The Americans pulled out, leaving Saddam in power, and stood on the sidelines while the Iraqi government slaughtered the Shi'a rebels. Secretary of Defense Donald Rumsfeld in a recent press conference tried to place all of the blame for this debacle on Saddam Hussein. The Shi'a know much better. They had no illusions about Saddam then, or now, but they see the United States today as betrayers. That's considered worse than enemies in the Middle East, where loyalty is all.

Consequently, today the Shi'a are not going to support the United States if they have no assurance from Washington that they will have a significant stake in a new government. Like most Iraqis, they may oppose Saddam, but they don't want American rule, either.
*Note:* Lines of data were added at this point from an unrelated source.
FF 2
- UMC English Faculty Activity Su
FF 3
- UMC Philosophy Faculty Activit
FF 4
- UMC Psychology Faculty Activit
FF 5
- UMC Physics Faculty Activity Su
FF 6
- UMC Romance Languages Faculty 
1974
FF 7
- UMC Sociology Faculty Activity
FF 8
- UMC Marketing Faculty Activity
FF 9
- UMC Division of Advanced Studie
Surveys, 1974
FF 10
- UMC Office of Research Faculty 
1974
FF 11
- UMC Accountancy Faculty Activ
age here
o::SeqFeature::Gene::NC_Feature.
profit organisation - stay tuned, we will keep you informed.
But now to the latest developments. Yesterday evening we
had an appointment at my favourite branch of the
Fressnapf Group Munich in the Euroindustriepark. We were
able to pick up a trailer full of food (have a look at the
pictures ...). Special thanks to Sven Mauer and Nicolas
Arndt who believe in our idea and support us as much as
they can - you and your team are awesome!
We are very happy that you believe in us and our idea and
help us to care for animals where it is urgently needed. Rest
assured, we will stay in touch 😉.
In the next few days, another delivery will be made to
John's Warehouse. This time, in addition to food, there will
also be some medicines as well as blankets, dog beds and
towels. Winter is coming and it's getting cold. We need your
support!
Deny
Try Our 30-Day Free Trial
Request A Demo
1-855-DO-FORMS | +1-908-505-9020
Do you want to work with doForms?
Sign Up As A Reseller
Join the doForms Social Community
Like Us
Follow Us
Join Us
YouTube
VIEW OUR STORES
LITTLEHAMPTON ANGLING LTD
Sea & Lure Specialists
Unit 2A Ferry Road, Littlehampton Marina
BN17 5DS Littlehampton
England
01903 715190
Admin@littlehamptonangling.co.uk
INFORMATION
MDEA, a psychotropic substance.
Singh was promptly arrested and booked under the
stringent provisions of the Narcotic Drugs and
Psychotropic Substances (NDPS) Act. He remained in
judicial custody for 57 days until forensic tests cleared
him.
The United States has, for the past 10 years, viewed Shi'a rule as the most undesirable outcome of the war. The fear is that a Shi'ite regime in Iraq would become a surrogate, or at least a strong ally, of the religious regime in Iran, which Washington views as an enemy of the United States.

With their superficial knowledge of the dynamics of Shi'ism, American officials make the mistake of seeing the Shi'a community as a monolith. This is perhaps understandable, given the long difficulties between Washington and Tehran, but it is a conceptual error.

Unlike in Sunni Islam, Shi'a Islam has no fixed legal code. A Shi'ite believer attaches him or herself to a revered religious scholar -- an Ayatollah. Believers are attracted to his philosophy and follow his lead in religious matters.

Ayatollah Ruhollah Khomeini was able to lead the Iranian revolution because the majority of Iranians had acknowledged him as their spiritual leader.